I? not I! He! He! HIM! (akm), Monday, 21 August 2023 16:59 (two years ago)

caught the aftermath of this; headed down here to catch a movie at 8pm last night and the entire outdoor mall was roped off and swarming with more police than I have ever seen anywhere. if I'd bothered to look at nextdoor (or, apparently, twitter, which I can't look at now since I deleted my account) before we left I wouldn't have bothered.

https://www.sfgate.com/news/bayarea/article/one-person-stabbed-during-civil-unrest-at-bay-18333550.php

I? not I! He! He! HIM! (akm), Monday, 28 August 2023 13:11 (two years ago)

(article makes this sound less awful than what I heard from people who were there, which was that it was basically a riot involving up to 400 kids...people in the movie theater were evacuated when someone came in and said "there is a massive fight happening, everyone has to leave now"...and people were like "why are you sending us out into a fight?" though apparently this fight also spilled over into the theaters themselves)

I? not I! He! He! HIM! (akm), Monday, 28 August 2023 13:14 (two years ago)

there wasn't even any looting????

sarahell, Wednesday, 30 August 2023 04:21 (two years ago)

there was apparently a fair amount of small theft in bay street and then further theft after the principals moved over to target in emeryville, where apparently they were riding bikes all over the store. but it seemed more like...terrorizing people

a gun went off at bay street and then a girl got stabbed in the neck, haven't heard any update on her condition. Kamilah Priforce, quickly becoming one of my least favorite local politicians, is all over nextdoor talking about the pain these kids are in. I'm like, I saw these kids, they did not look like they were in pain. they were having fun.
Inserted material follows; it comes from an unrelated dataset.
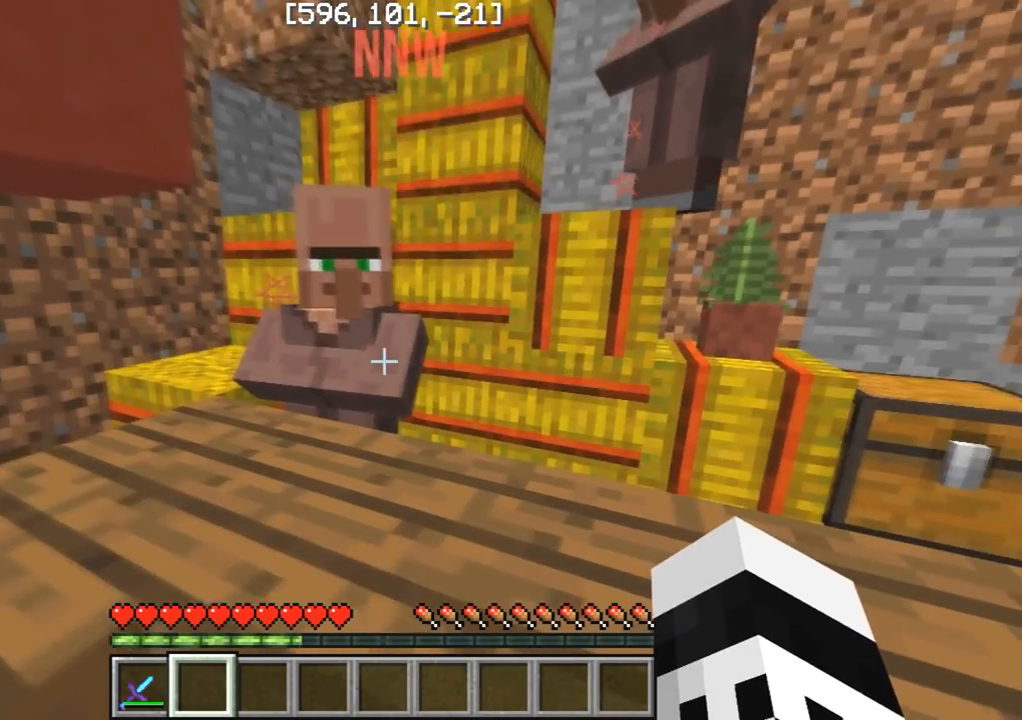
{"keys": [], "events": [[250, "w", "up"]]}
I? not I! He! He! HIM! (akm), Wednesday, 30 August 2023 14:30 (two years ago)

7). Bay Street has been the target of looting, violence and massive brawls mostly by unaccompanied juveniles. Are there any programs, policies or technologies you would consider exploring to deter this behavior that ultimately hurts Emeryville and the resident amenity and retail tax revenue this shopping center generates for the city’s general fund?

As I have mentioned in the League of Women Voters candidate forum, they are kids, our babies, and often there is a racial component wherein a group of predominantly Black and Brown children are viewed and treated differently than a gaggle of White children.

However, they still pose an issue, and social disturbances should not be allowed to continue unabated.

I’ve discussed this issue with a current councilmember and they stressed that Emeryville residents would not be open to surveillance that infringes on their privacy rights. I see their point; however, there are things we can still do.

I strongly support additional security cameras subsidized by the city in places where there are crimes, violent and nonviolent, and that includes the kids at Bay Street mall.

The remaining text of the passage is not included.